Back to the original question i was trying to answer from this though, if we rely on events sent just before leaving the page (via click handlers for visitPageLinkedFromSERP and the unload event for leavePageLinkedFromSERP) will we get reliable, usable information. TBH i don't know, @Ironholds i would appreciate if you could offer some advice here :)
- Only Dan gets to close things, so he has a chance to review them and make sure that the output matches the input
- This isn't actually the complete task; the complete task is this schema, a big-ass document and some experimental testing.
@Ironholds: To clarify, you're saying that the "create a plan" part of this issue has prerequisites of defining a schema, documenting (something), and running tests. And then the actual result (the "plan") would point to all of that?

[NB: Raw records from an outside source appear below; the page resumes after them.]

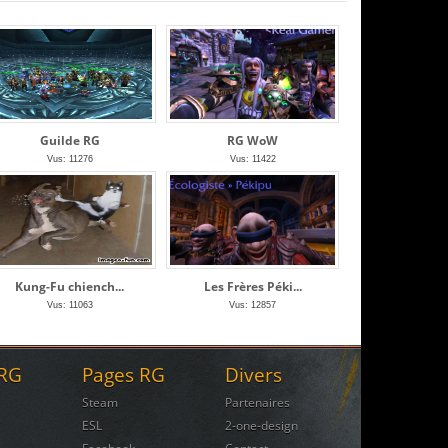
Guilde RG
RG WoW
Vus: 11276
Vus: 11422
Kung-Fu chiench...
Les Frères Péki...
Vus: 11063
Vus: 12857
 RG
Pages RG
Divers
Steam
Partenaires
ESL
2-one-design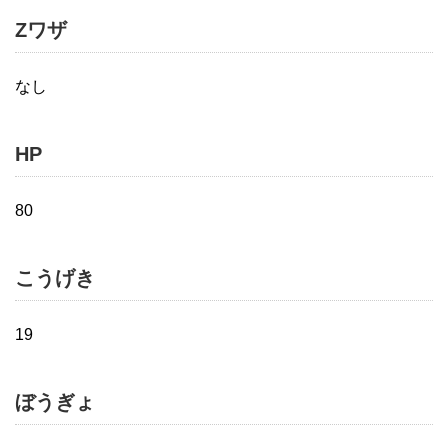
Zワザ
なし
HP
80
こうげき
19
ぼうぎょ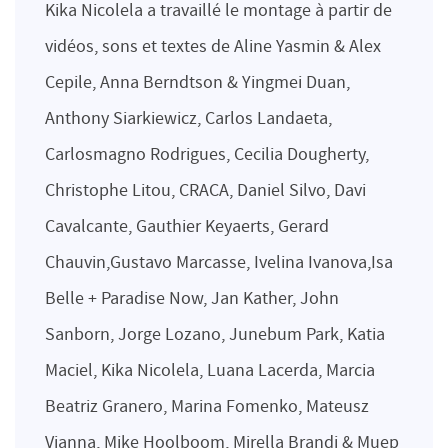
Kika Nicolela a travaillé le montage à partir de
vidéos, sons et textes de Aline Yasmin & Alex
Cepile, Anna Berndtson & Yingmei Duan,
Anthony Siarkiewicz, Carlos Landaeta,
Carlosmagno Rodrigues, Cecilia Dougherty,
Christophe Litou, CRACA, Daniel Silvo, Davi
Cavalcante, Gauthier Keyaerts, Gerard
Chauvin,Gustavo Marcasse, Ivelina Ivanova,Isa
Belle + Paradise Now, Jan Kather, John
Sanborn, Jorge Lozano, Junebum Park, Katia
Maciel, Kika Nicolela, Luana Lacerda, Marcia
Beatriz Granero, Marina Fomenko, Mateusz
Vianna, Mike Hoolboom, Mirella Brandi & Muep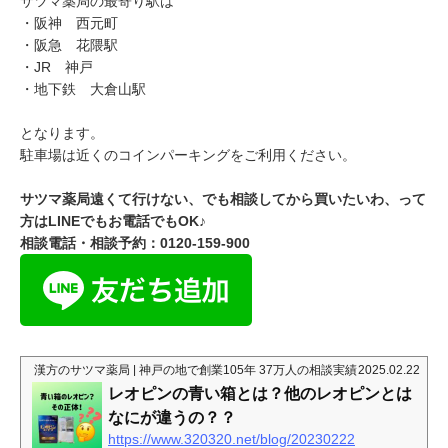
サツマ薬局の最寄り駅は
・阪神 西元町
・阪急 花隈駅
・JR 神戸
・地下鉄 大倉山駅
となります。
駐車場は近くのコインパーキングをご利用ください。
サツマ薬局遠くて行けない、でも相談してから買いたいわ、って
方は
LINE
でもお電話でも
OK
♪
相談電話・相談予約：0120-159-900
漢方のサツマ薬局 | 神戸の地で創業105年 37万人の相談実績
2025.02.22
レオピンの青い箱とは？他のレオピンとは
なにが違うの？？
https://www.320320.net/blog/20230222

Does all of that still fit within a roughly "2 days" scope as was originally specified?
(I just want to make sure that keeping this open makes sense, as opposed to having additional/separate tasks.)
Yes. However, when a task dramatically changes in scope or nature, simply renaming it may or may not be sufficient. If it grows, the PO might lower its priority, or might want to split it such that the high value/low cost parts can be done sooner, and the low value/high cost parts can be done later.
If it changes in nature (which I don't think happened here), then the comments tend to become confusing, because they now refer to stuff that appears irrelevant, given the new title.
If this story is still going to take "about 2 days", then all is well. If it has grown substantially, we (you/me/Dan) should discuss it.
And either way, the description should become more clear about what "the plan" means.
It's grown substantially but I don't think we need a meeting. What we're talking about, here, is:
- Take what we know;
- Take what we're doing;
- Document both on Meta
That's a new task but I don't think it needs a full-fledged chat.